Frömmigkeit, Ehrlichkeit, Arbeitsamkeit ist der Charakter des Volks im allgemeinen; dazu eine ungemessene Liebe zu ihrem Lande, zu ihrer vaterländischen Literatur. Mit ihr, wie mit den Alten, ist jeder bekannt, der nur auf Bildung einigen Anspruch macht. Sie hegen hohe Ehrfurcht vor allem, was auf ihre ehemaligen besseren Tage hindeutet. Maria Stuart hat hier noch unzählige warme Verehrer, und jede Reliquie, die von ihr übrig ist, wird wie ein Heiligtum betrachtet und sorgsam vor dem Untergang geschützt.
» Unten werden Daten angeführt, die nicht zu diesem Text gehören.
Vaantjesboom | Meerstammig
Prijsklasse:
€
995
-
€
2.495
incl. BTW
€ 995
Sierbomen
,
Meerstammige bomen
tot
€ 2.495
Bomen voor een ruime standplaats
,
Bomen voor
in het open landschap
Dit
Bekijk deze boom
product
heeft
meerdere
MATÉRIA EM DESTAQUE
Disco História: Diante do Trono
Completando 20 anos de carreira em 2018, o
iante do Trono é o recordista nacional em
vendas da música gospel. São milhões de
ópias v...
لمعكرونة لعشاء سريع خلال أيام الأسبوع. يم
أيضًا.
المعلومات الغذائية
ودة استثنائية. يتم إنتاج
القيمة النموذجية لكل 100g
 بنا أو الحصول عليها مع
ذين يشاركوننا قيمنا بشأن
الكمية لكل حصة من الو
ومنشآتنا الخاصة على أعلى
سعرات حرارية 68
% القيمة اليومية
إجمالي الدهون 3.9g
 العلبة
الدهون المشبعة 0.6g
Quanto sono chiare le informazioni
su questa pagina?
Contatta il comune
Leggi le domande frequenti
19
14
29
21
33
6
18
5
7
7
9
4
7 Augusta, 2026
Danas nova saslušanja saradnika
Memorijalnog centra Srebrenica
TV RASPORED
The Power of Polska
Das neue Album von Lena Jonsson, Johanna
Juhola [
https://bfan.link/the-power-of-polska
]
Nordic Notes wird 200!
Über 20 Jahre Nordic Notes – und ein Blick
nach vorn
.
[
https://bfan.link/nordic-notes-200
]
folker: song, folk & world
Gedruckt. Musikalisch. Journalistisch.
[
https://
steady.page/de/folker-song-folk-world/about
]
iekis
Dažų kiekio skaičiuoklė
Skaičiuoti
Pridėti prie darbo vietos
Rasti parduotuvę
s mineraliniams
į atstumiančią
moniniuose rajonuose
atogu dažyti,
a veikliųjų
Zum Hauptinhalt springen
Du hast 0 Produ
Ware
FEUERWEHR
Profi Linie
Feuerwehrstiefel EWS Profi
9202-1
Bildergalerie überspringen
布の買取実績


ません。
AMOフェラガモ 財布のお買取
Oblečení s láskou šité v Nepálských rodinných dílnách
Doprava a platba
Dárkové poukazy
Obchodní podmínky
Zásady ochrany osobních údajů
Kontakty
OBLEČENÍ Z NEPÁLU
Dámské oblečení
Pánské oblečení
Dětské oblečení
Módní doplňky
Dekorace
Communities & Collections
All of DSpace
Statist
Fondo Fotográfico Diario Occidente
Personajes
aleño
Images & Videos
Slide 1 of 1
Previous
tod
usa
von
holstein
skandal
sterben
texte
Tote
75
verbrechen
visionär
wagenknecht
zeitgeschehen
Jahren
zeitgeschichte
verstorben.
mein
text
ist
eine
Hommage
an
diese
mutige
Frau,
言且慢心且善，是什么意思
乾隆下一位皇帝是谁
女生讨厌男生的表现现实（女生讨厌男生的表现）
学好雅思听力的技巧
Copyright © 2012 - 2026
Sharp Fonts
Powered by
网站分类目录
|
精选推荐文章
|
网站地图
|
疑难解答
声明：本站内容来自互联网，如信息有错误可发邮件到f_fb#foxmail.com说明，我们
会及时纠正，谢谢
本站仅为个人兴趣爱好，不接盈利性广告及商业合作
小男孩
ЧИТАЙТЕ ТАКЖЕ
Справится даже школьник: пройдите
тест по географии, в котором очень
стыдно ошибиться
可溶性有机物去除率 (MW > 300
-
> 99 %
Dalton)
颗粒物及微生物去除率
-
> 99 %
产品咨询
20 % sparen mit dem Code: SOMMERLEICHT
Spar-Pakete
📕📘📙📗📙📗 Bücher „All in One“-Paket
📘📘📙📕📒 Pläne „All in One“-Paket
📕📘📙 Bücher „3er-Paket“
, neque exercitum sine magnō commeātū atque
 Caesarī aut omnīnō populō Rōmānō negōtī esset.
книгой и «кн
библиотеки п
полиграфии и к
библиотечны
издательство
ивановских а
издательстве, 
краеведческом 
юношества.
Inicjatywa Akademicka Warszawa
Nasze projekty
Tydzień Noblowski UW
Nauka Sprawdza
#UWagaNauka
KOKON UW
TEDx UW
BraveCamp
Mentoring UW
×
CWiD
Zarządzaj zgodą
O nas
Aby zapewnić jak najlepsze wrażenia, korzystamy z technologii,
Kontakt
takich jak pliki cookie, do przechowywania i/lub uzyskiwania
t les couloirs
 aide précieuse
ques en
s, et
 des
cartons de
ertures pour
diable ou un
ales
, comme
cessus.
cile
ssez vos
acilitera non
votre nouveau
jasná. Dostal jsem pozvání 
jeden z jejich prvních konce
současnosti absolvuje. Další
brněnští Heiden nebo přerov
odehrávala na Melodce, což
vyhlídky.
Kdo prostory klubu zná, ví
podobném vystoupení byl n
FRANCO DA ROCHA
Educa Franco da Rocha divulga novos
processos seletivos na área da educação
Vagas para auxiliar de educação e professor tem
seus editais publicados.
Die bildende Kunst will unter britischem Himmel nicht recht gedeihen; doch daß sie wenigstens nicht immer dort nach Brote geht, davon fanden wir den Beweis bei einem wirklich ausgezeichneten Künstler, mit Namen Reaburn. Wir besuchten ihn in seinem eigenen, elegant gebauten und möblierten Hause, in welchem er mit seiner Frau und vier Kindern auf einem sehr angenehmen Fuß lebt. Ein ähnliches Landhaus besitzt er vor der Stadt, und alles dieses erwarb ihm sein Pinsel, denn er war ohne Vermögen. Freilich hat er einen Kunstzweig erwählt, der wohl nirgends so belohnt werden würde als in Großbritannien; er malt Pferde, aber so wunderschön, mit solcher Wahrheit, daß selbst ein nicht englisches Auge davon entzückt werden muß. Auch menschliche Porträts gelingen ihm mit ziemlichem Glück, aber die Konterfeis der vierfüßigen Lieblinge manches reichen Lords haben eigentlich doch sein Glück und seinen Ruhm gegründet. In einem großen, von oben erleuchteten Saale, den er sich zu diesem Zwecke erbauen ließ, sahen wir viele seiner Gemälde im schönsten Lichte mit wahrer Freude.